Document section:
A professor at Arizona State University is taking solar science back to the basics.
“The basic fundamental principles of how solar cells work is understood,” said ASU professor Mark van Schilfgaarde. “But the devil is in the details.”
Schilfgaarde does basic research at the earliest, most elementary level. And that’s not to say his science is simple. It’s anything but. He aims to understand the elements that go into solar cells and why they work so that the solar industry might one day be able to benefit from his research and develop a better, more efficient solar cell.
He works on a molecular level, watching electrons split and trying to find out what brings them back together and how to keep them apart longer so they will generate more energy, he said.
“What’s actually happening in a solar cell is more or less unknown. It’s a black art,” van Schilfgaarde said. “I guess you could say they’re operating the dark.”
He said solar cell manufacturers have a recipe, and they know it works, but they don’t know, at a molecular level, why it works. That recipe, which consists mostly of silicon in most solar products, is actually highly inefficient, van Schilfgaarde said.
The average commercial solar cell today achieves just 15 to 20 percent efficiency. Not only that, but some of the key ingredients in today’s solar cells are not especially abundant.
Schilfgaarde noted that indium is one of those rare Earth minerals that there may not be enough of, especially as its mined at record paces now to supply technology companies that use it for their flat-panel TVs and touch-screen phones and computers.
“The material supply issue was ignored because scientists just wanted to get solar on the map,” van Schilfgaarde said.
The strides in solar development and implementation today are astounding, and van Schilfgaarde said he’s ecstatic to see the industry taking off today the way he hoped it would in the 1970s when president Jimmy Carter installed solar thermal panels on the White House.
But now, it’s time to take a step back and see if there is a better, more sustainable way to build solar cells, he said.
“Along that path, I tired to design a cell that only used Earth-abundant material,” he said.
Van Schilfgaarde specializes in calculating the properties of materials. He believed that Calcopyrite, a copper iron sulfide mineral, combined with zinc, Germanium and Arsenic would be the perfect combination of Earth-abundant materials to create a more efficient solar cell.
“Theory says it should work,” he said.
But alas, the experiment didn’t pan out.
Schilfgaarde continues to study the basic science behind what makes solar cells work and how they might work better.

Source information:
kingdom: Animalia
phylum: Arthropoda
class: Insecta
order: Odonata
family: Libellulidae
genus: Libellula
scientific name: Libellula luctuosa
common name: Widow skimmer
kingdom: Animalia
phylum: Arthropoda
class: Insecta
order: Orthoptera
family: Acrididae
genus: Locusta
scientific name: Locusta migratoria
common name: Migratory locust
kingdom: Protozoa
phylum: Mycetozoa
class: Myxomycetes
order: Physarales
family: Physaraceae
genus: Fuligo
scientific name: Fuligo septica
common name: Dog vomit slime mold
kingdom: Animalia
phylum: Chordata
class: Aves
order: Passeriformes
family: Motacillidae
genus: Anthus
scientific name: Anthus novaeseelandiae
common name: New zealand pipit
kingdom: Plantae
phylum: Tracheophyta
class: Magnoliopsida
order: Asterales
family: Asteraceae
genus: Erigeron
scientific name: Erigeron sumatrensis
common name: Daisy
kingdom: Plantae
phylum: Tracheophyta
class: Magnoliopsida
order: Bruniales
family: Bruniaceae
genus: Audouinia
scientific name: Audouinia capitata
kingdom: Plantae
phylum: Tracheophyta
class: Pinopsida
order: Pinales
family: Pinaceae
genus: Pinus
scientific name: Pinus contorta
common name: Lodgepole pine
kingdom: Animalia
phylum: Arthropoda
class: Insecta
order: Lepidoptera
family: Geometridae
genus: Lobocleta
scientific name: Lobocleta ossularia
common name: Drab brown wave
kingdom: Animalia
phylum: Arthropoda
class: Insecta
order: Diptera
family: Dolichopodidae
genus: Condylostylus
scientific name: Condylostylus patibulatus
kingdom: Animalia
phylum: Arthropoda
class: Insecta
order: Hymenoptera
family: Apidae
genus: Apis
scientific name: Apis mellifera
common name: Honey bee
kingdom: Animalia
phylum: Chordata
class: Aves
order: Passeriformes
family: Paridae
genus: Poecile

Task: According to the article on solar cell research, what efficiency does the average commercial solar cell achieve today? None of the entries are needed here.

Solution below: 15 to 20 percent.